REPUBLIKA.CO.ID, JAKARTA -- Masa pemerintahan Jokowi-JK genap berusia 100 hari. Meski sudah menghasilkan sejumlah kebijakan positif, namun pemerintahan Jokowi terkendala banyaknya 'akrobat-akrobat' dan manuver politik.
"Sejumlah penegasan-penegasan memang telah dilakukan dengan kebijakan yang dibuat seperti pembakaran dan penenggelaman kapal pencuri ikan, mengeksekusi gembong narkoba," kata Ketua Pusat Studi Politik dan Keamanan Universitas Padjajaran Bandung, Muradi.
Selain itu, menurutnya Pemerintahan Jokowi juga telah mencoba mempertegas posisi Indonesia di kancah regional dan internasional dan penegasan poros maritim dunia.
"Langkah ini kemudian diikuti penguatan sektor pertahanan dan keamanan di perbatasan, laut, udara, dan darat," katanya.
Namun, ia menilai pemerintah Jokowi masih terganggu dengan 'akrobat-akrobat' dan manuver politik.

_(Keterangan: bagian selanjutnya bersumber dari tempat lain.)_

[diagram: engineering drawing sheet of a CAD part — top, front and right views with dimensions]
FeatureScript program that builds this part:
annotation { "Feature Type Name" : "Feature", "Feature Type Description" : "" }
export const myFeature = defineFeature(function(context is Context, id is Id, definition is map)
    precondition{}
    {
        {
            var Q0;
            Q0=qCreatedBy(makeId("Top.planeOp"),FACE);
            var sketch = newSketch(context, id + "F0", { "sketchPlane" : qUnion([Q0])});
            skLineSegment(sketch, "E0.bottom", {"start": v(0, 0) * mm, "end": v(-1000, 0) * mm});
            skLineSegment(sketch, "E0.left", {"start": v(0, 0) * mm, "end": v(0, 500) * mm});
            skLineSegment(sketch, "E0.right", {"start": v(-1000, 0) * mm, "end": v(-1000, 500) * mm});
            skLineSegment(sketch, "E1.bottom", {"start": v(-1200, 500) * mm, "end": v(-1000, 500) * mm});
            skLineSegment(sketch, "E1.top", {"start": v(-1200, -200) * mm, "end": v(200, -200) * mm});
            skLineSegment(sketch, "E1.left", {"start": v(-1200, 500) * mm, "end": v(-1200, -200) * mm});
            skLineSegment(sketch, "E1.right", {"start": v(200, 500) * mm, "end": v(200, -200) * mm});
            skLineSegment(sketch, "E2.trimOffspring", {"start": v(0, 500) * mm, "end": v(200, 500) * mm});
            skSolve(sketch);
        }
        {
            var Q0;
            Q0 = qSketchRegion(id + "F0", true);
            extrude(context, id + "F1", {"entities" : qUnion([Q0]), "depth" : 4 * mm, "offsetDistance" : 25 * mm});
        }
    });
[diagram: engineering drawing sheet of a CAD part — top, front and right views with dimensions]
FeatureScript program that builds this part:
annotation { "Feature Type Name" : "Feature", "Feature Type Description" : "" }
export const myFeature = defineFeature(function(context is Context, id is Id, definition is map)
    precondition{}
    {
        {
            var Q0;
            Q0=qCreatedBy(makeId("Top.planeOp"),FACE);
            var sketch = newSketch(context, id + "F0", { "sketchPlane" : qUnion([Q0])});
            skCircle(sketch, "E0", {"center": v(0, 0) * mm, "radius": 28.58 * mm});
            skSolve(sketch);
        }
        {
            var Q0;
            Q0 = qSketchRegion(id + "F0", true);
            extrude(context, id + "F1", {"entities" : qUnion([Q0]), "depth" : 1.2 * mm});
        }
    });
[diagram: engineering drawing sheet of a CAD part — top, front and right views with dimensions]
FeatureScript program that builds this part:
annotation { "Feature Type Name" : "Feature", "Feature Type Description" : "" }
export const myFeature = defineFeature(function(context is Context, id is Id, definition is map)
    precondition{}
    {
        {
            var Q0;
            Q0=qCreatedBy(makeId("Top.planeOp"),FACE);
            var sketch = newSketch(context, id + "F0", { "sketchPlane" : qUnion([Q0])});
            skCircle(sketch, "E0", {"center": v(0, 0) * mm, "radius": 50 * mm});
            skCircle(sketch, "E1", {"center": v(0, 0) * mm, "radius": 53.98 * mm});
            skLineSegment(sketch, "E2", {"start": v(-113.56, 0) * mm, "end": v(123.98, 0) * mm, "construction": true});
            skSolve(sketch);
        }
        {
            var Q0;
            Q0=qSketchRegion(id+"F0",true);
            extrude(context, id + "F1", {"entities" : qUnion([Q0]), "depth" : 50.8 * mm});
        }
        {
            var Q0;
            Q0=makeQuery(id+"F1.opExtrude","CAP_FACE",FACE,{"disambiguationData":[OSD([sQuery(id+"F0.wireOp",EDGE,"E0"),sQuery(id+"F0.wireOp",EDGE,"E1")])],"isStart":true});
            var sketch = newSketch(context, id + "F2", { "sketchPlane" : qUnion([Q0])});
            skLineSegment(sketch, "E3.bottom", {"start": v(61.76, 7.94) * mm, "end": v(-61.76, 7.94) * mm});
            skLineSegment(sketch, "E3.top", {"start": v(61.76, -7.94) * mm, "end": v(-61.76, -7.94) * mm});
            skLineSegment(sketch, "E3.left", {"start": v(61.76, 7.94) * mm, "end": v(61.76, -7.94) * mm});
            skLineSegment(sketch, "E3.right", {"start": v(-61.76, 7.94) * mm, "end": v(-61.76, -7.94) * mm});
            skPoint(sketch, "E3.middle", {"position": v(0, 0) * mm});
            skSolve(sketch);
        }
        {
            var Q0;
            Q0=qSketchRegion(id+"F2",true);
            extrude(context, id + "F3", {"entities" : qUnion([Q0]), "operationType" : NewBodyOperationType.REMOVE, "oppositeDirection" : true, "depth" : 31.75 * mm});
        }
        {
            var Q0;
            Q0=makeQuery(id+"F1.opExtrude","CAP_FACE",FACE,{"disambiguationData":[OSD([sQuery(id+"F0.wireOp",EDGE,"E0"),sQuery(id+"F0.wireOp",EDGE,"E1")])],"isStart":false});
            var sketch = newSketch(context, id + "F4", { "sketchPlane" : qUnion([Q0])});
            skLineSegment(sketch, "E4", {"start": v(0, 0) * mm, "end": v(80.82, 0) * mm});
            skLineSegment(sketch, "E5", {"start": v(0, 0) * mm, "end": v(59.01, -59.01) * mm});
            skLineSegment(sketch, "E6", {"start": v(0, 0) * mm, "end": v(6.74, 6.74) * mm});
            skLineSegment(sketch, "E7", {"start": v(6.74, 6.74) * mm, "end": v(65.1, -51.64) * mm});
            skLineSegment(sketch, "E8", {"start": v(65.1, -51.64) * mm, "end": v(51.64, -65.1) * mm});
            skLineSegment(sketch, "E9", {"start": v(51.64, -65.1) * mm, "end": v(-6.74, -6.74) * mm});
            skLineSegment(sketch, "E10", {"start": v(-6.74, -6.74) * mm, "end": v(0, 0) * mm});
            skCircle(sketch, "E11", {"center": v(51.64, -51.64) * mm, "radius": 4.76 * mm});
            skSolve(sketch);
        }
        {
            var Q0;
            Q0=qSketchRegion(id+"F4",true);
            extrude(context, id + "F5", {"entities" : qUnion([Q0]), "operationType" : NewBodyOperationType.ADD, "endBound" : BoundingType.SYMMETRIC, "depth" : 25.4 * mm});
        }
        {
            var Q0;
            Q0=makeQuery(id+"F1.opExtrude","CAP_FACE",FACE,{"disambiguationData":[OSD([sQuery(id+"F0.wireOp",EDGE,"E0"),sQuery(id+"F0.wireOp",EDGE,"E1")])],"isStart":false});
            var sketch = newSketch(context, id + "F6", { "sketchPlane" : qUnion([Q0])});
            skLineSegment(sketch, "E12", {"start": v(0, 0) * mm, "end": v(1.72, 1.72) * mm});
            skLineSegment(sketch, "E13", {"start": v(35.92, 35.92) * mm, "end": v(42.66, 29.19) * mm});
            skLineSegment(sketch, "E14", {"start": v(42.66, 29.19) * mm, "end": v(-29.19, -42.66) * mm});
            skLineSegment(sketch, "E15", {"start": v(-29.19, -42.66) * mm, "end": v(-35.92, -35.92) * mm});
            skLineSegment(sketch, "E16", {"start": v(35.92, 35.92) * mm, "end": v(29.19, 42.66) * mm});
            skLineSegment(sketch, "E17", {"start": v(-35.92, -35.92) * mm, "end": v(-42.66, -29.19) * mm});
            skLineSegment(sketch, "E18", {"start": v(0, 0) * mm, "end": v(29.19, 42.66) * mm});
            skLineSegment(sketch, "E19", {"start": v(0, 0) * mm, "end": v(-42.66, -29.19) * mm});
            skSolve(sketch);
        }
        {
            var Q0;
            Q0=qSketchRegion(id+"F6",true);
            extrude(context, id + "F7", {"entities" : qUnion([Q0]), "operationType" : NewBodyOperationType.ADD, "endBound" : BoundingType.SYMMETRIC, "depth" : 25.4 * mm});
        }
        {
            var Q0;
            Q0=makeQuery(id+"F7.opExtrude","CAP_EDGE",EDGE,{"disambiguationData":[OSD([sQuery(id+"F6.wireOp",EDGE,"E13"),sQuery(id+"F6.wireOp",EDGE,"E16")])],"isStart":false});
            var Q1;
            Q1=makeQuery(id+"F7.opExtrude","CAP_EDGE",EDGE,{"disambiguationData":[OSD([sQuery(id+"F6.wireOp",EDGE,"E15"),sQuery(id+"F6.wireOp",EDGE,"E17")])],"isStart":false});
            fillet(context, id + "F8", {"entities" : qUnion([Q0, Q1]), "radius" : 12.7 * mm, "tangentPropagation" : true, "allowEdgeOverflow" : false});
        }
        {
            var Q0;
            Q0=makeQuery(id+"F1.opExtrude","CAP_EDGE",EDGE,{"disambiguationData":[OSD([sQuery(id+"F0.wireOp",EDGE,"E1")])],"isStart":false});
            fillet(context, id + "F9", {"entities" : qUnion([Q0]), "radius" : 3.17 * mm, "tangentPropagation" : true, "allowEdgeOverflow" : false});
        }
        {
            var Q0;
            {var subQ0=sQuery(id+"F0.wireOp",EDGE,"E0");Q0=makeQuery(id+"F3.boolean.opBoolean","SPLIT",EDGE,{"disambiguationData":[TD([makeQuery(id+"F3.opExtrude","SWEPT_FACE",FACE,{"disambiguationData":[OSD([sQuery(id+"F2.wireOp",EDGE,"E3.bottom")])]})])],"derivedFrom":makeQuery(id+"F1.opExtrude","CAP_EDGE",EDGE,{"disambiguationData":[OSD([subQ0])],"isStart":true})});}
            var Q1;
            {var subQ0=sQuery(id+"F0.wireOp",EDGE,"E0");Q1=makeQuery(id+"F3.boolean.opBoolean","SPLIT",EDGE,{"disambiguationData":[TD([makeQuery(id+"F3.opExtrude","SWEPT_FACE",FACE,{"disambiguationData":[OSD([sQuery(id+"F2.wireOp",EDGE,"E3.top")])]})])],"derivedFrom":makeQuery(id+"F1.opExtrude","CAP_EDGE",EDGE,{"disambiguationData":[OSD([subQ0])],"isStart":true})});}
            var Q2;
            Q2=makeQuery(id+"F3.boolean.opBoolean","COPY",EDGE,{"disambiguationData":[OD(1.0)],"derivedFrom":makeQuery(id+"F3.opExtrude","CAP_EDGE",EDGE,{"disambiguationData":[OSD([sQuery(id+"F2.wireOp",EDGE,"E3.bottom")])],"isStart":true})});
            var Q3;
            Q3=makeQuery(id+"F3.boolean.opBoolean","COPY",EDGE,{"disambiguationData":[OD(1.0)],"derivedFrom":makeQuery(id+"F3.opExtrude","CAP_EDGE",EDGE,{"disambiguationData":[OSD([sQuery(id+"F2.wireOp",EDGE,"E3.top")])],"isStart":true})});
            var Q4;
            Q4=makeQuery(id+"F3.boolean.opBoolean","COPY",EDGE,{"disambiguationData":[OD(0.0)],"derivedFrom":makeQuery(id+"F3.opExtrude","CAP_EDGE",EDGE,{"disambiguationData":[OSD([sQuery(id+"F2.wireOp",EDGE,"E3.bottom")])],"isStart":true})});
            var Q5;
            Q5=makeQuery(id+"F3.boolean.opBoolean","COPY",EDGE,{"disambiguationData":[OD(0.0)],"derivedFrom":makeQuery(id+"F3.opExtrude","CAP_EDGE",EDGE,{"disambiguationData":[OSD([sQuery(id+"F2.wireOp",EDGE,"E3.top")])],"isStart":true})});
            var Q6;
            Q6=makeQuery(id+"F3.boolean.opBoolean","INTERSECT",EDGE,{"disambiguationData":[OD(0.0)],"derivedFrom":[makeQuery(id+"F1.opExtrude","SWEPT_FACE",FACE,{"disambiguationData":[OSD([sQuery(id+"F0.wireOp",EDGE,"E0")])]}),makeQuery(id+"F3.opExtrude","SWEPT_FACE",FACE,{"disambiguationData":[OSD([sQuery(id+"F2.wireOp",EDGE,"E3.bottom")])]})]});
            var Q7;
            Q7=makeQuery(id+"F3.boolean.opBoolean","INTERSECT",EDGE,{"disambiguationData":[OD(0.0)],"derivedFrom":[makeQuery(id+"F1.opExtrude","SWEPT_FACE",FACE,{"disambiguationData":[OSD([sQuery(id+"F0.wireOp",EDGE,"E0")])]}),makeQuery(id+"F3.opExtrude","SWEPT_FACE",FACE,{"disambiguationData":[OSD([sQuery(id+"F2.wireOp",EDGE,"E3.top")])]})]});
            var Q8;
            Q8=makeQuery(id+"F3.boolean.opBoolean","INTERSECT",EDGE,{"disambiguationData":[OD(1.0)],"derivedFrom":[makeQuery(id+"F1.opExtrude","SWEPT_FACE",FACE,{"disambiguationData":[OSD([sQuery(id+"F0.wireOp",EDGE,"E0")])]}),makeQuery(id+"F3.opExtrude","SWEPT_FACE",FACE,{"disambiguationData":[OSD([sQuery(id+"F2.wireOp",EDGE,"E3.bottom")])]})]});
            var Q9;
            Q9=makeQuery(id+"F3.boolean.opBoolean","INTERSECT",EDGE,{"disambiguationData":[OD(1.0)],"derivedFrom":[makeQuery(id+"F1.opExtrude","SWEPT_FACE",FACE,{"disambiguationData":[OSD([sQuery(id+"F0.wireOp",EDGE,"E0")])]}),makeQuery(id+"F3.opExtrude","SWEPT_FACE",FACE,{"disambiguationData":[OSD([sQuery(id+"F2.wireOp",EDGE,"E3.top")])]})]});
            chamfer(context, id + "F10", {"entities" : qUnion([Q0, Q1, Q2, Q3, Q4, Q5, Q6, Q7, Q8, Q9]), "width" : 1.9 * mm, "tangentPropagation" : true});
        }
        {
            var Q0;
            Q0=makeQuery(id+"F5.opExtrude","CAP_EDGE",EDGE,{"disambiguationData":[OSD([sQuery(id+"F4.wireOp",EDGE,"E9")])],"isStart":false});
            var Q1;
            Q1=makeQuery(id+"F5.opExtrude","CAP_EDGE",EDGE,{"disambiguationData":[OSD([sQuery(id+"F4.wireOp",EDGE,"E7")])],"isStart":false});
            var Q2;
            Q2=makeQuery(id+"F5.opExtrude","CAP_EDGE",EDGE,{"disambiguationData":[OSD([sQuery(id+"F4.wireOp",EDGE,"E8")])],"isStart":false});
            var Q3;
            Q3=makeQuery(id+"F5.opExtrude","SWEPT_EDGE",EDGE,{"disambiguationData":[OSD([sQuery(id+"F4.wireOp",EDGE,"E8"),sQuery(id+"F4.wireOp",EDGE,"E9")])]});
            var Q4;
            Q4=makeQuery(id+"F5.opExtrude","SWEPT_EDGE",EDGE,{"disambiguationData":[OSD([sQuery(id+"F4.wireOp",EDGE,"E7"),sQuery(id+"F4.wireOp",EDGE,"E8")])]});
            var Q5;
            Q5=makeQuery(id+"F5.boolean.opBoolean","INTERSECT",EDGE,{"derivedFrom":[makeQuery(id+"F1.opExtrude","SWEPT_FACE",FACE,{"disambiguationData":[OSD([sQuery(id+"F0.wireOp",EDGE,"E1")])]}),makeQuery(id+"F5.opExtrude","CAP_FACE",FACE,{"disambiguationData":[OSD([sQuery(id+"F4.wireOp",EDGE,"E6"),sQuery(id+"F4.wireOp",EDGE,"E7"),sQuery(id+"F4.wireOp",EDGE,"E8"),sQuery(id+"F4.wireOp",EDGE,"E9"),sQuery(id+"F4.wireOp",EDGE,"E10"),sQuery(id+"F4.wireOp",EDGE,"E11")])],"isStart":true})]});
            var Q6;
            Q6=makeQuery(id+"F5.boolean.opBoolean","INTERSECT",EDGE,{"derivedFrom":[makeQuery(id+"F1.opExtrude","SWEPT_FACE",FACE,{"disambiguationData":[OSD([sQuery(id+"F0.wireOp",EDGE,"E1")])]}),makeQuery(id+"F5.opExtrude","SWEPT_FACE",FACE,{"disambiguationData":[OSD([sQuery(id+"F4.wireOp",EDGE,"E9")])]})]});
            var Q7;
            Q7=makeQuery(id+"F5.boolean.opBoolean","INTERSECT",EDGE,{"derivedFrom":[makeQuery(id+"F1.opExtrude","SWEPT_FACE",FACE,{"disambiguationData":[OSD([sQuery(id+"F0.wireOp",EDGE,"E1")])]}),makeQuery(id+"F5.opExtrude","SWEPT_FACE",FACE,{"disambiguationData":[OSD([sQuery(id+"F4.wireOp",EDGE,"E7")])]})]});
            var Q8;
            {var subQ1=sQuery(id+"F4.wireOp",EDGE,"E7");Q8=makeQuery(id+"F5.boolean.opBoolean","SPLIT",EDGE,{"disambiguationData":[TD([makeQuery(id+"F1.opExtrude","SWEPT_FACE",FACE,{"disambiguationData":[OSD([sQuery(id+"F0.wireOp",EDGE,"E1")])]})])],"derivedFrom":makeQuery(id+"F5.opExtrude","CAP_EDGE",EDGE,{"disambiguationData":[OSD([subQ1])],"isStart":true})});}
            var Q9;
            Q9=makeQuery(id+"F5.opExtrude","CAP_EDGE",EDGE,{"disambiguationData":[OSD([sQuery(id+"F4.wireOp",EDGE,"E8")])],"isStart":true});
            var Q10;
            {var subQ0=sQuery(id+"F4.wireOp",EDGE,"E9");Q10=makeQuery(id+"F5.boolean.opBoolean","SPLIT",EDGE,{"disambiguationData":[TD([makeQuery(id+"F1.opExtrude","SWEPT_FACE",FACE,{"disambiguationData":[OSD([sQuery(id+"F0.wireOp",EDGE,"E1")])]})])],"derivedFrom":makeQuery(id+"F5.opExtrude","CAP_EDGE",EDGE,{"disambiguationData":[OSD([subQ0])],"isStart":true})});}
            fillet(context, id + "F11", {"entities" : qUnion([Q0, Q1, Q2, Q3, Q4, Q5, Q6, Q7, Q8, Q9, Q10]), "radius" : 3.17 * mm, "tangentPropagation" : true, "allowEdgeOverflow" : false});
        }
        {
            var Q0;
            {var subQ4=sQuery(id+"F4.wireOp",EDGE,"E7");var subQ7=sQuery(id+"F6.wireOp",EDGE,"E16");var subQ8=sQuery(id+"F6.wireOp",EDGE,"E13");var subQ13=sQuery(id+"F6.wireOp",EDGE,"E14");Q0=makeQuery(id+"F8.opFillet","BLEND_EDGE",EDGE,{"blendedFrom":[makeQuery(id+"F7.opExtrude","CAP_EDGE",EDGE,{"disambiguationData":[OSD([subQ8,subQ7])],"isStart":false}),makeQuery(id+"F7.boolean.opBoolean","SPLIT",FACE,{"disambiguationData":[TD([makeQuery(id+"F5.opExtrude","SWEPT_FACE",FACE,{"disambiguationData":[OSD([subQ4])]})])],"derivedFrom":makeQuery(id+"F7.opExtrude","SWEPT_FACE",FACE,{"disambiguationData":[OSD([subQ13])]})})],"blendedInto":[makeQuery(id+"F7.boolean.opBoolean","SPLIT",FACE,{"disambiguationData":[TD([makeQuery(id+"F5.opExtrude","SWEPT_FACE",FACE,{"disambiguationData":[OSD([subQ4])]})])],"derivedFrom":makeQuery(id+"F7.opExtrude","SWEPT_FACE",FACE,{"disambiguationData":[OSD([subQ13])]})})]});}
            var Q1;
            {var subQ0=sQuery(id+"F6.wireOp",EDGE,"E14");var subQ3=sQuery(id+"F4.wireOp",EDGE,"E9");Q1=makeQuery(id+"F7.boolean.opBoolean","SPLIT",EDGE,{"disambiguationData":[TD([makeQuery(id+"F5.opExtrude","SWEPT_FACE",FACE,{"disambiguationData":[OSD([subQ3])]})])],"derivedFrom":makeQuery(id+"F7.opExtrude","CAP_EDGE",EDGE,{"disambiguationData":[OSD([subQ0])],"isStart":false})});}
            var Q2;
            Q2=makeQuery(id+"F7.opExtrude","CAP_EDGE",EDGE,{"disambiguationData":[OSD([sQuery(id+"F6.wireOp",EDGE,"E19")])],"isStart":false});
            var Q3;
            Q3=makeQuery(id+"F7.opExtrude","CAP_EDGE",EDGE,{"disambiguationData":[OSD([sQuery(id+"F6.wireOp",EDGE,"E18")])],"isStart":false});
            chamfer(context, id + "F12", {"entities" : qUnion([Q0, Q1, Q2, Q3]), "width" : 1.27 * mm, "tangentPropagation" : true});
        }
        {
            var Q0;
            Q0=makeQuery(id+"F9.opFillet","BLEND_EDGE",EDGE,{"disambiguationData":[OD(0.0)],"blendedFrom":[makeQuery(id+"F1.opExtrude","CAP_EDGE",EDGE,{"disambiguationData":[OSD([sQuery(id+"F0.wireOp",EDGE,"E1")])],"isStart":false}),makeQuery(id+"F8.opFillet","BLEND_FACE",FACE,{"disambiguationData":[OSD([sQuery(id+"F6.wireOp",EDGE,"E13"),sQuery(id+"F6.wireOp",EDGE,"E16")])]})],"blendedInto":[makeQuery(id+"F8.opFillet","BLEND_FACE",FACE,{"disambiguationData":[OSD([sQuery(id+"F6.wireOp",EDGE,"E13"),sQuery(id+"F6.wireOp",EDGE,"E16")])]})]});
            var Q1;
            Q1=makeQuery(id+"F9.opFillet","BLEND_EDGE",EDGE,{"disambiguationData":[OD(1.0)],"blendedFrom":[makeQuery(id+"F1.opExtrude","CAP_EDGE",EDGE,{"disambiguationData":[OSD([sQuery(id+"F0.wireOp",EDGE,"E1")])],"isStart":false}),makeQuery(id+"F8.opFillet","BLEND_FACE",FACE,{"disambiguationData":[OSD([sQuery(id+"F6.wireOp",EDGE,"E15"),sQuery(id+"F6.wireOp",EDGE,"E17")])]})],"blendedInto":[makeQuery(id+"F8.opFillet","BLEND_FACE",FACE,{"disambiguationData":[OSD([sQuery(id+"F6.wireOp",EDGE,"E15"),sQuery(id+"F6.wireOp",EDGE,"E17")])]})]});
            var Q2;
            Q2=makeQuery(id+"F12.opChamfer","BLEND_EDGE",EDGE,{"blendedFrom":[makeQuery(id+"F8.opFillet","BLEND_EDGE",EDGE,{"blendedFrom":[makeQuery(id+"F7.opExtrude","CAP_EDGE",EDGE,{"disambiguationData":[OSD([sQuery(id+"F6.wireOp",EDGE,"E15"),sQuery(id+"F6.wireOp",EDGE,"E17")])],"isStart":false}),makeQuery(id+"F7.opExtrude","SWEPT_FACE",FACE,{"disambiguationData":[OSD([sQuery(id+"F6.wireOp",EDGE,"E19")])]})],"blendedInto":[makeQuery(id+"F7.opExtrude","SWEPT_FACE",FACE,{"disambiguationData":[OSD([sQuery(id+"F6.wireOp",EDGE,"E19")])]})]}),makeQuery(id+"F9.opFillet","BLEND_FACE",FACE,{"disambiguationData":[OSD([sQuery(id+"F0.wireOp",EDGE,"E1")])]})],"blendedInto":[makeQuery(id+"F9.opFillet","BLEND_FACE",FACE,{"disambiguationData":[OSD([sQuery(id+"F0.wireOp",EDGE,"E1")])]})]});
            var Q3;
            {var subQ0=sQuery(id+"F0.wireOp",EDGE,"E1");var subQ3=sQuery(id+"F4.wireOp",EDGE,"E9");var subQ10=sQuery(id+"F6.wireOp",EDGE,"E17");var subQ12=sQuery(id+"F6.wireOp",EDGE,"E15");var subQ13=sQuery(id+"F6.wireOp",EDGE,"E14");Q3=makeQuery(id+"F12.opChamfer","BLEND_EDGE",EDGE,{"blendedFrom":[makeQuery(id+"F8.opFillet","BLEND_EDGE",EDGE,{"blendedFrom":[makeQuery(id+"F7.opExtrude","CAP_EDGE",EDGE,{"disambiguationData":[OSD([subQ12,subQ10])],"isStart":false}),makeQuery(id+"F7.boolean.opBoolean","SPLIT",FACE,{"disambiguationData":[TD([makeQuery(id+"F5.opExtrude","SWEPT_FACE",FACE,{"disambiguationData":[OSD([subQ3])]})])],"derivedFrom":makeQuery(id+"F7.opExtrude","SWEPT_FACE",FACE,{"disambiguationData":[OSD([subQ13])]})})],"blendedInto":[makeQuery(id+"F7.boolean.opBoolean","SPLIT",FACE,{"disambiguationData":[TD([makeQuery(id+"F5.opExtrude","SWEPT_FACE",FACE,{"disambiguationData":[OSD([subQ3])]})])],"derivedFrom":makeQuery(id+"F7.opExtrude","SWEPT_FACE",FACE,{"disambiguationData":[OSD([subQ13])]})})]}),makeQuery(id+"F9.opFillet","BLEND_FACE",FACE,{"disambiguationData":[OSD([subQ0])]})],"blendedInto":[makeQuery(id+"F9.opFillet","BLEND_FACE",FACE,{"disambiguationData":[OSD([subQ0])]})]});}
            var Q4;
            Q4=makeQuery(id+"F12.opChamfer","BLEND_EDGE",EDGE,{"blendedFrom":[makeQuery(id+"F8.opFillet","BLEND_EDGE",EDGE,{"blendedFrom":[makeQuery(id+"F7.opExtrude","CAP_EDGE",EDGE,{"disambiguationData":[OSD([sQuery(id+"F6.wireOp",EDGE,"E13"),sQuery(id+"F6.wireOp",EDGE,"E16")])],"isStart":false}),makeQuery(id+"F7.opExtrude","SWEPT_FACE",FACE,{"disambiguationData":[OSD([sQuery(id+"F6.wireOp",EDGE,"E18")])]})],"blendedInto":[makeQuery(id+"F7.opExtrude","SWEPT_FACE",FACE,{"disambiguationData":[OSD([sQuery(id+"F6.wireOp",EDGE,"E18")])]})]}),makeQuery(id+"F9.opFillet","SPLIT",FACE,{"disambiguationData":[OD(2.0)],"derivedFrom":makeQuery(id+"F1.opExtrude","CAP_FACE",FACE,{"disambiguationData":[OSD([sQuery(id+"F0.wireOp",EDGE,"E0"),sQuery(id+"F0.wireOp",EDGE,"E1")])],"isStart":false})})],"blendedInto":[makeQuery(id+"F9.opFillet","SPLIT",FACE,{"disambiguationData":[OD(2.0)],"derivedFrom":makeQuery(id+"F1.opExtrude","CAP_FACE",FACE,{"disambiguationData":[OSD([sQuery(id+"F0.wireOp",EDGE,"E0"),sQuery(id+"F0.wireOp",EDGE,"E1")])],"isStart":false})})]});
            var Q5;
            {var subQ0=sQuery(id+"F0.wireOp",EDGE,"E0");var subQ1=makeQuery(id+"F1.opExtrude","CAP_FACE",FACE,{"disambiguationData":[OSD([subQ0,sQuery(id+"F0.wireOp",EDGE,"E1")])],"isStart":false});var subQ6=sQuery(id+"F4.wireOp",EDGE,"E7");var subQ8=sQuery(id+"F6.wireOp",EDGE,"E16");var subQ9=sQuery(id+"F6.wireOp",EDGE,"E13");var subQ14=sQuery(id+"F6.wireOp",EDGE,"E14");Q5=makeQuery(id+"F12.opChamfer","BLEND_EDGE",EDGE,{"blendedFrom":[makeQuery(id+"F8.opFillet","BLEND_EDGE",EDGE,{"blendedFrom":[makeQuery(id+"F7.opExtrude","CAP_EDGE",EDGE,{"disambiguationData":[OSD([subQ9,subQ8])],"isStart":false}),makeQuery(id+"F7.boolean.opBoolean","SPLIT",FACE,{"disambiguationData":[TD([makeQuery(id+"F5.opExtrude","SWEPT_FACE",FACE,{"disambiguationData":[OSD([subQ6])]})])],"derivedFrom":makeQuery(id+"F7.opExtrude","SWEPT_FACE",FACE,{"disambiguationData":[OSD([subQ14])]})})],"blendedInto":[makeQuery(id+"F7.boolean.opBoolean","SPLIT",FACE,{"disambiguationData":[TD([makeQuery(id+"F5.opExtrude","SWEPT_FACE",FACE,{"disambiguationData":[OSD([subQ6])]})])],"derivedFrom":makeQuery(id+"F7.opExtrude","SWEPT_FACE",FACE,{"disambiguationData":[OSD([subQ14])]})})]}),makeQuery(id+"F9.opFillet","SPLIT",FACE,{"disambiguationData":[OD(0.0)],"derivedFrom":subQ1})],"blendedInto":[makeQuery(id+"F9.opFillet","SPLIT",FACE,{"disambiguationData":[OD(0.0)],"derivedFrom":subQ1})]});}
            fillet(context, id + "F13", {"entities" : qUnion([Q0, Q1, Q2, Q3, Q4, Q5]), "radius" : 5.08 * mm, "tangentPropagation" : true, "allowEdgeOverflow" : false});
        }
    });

Salah satunya adalah masalah kisruh antara Kepolisian Republik Indonesia dengan Komisi Pemberantasan Korupsi (KPK).
"Dalam 100 hari pemerintahan Jokowi-JK publik diperlihatkan berbagai akrobat dan manuver politik. Hal ini sedikit banyak menginterupsi sejumlah target yang dicanangkan Presiden Joko Widodo kepada menteri-menterinya. Konflik antara KPK dan Polri menggambarkan bagaimana kuatnya manuver politik yang terjadi," katanya.
Untuk memperbaiki kinerja pemerintahannya, Presiden Jokowi dinilai perlu memperbaiki konsolidasi antar kementeri. Sebab ia melihat selama 100 hari, konsolidasi kementerian belum efektif.
"Hal yang masih kurang dan belum efektif dilakukan adalah tingkat konsolidasi dan irama yang sama antar kementerian. Salah satu efeknya adalah konflik antara KPK dan Polri. Hal ini begitu berlarut-larut hingga pada derajat tertentu mengeliminasi sejumlah capaian kongkret dari target pemerintah," jelasnya.